Das Gerücht von diesem Knaben erscholl weit umher; alle Menschen redeten von ihm und verwunderten sich. Selbst der Pastor Stollbein wurde neugierig ihn zu sehen. Nun war Henrich noch nie in der Kirche gewesen, hatte daher auch noch nie einen Mann mit einer großen weißen Perücke und feinen schwarzen Kleide gesehen. Der Pastor kam nach Tiefenbach hin, und weil er vielleicht eh' in ein ander Haus gegangen war, so wurde seine Ankunft in Stillings Hause vorhin ruchtbar, wie auch warum er gekommen war. Wilhelm unterrichtete seinen Henrichen also, wie er sich betragen müßte, wenn der Pastor käme. Er kam dann endlich, und mit ihm der alte Stilling. Henrich stund an der Wand grad auf, wie ein Soldat der das Gewehr präsentiert; in seinen gefaltenen Händen hielt er seine aus blauen und grauen tuchenen Lappen zusammengesetzte Mütze, und sah dem Pastor immer starr in die Augen. Nachdem sich Herr Stollbein gesetzt, und ein und ander Wort mit Wilhelmen geredet hatte, drehte er sich gegen die Wand, und sagte: »Guten Morgen Henrich!« –

»Man sagt guten Morgen sobald man in die Stube kommt.«Stollbein merkte mit wem er's zu tun hatte, daher drehte er sich mit seinem Stuhl neben ihn und fuhr fort: »Kannst du auch den Katechismus?«

»Noch nicht all.«

»Wie noch nicht all, das ist ja das erste was die Kinder lernen müssen.«

»Nein, Pastor, das ist nicht das erste; Kinder müssen erst beten lernen, daß ihnen Gott Verstand geben möge, den Katechismus zu begreifen.«

Herr Stollbein war schon im Ernst ärgerlich, und eine scharfe Strafpredigt an Wilhelmen war schon ausstudiert; doch diese Antwort machte ihn stutzig. »Wie betest du denn?« fragte er ferner.

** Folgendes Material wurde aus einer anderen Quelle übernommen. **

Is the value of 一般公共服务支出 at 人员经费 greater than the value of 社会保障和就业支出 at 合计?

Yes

»Ich bete: ›Lieber Gott! gib mir doch Verstand, daß ich begreifen kann, was ich lese.‹«

»Das ist recht, mein Sohn, so bete fort!«

»Ihr seid nicht mein Vater.«

»Ich bin dein geistlicher Vater.«

»Nein, Gott ist mein geistlicher Vater; Ihr seid ein Mensch, ein Mensch kann kein Geist sein.«

»Wie, hast du denn keinen Geist, keine Seele?«

»Ja freilich! wie könnt Ihr so einfältig fragen? Aber ich kenne meinen Vater.«

»Kennst du denn auch Gott, deinen geistlichen Vater?«

Henrich lächelte. »Sollte ein Mensch Gott nicht kennen?«

»Du kannst ihn ja doch nicht sehen.«

Henrich schwieg, und holte seine wohlgebrauchte Bibel, und wies dem Pastor den Spruch Röm. I. V. 19. und 20.

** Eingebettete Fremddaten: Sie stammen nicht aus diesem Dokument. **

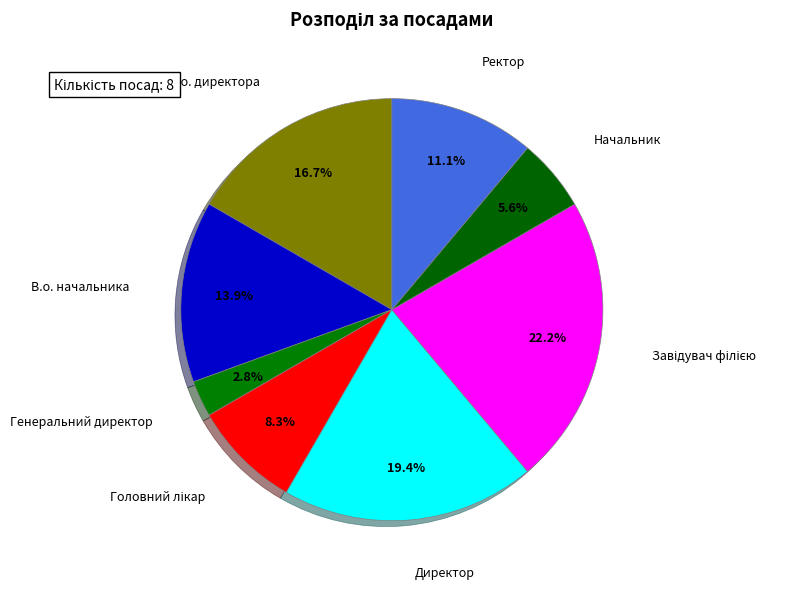

Count the number of slices in the pie.

8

Nun hatte Stollbein genug. Er hieß den Knaben hinausgehen, und sagte zu dem Vater: »Euer Kind wird alle seine Voreltern übertreffen; fahret fort, ihn wohl unter der Rute zu halten; der Junge wird ein großer Mann in der Welt.«

Wilhelm hatte noch immer seine Wunde über Dortchens Tod; er seufzte noch beständig um sie. Nunmehr nahm er auch zuweilen seinen Knaben mit nach dem alten Schloß, zeigte ihm seiner verklärten Mutter Tritte und Schritte, alles was sie hier und da geredet und getan hatte. Henrich verliebte sich so in seine Mutter, daß er alles was er von ihr hörte, in sein eignes verwandelte, welches Wilhelmen so wohl gefiel, daß er seine Freude nicht bergen konnte.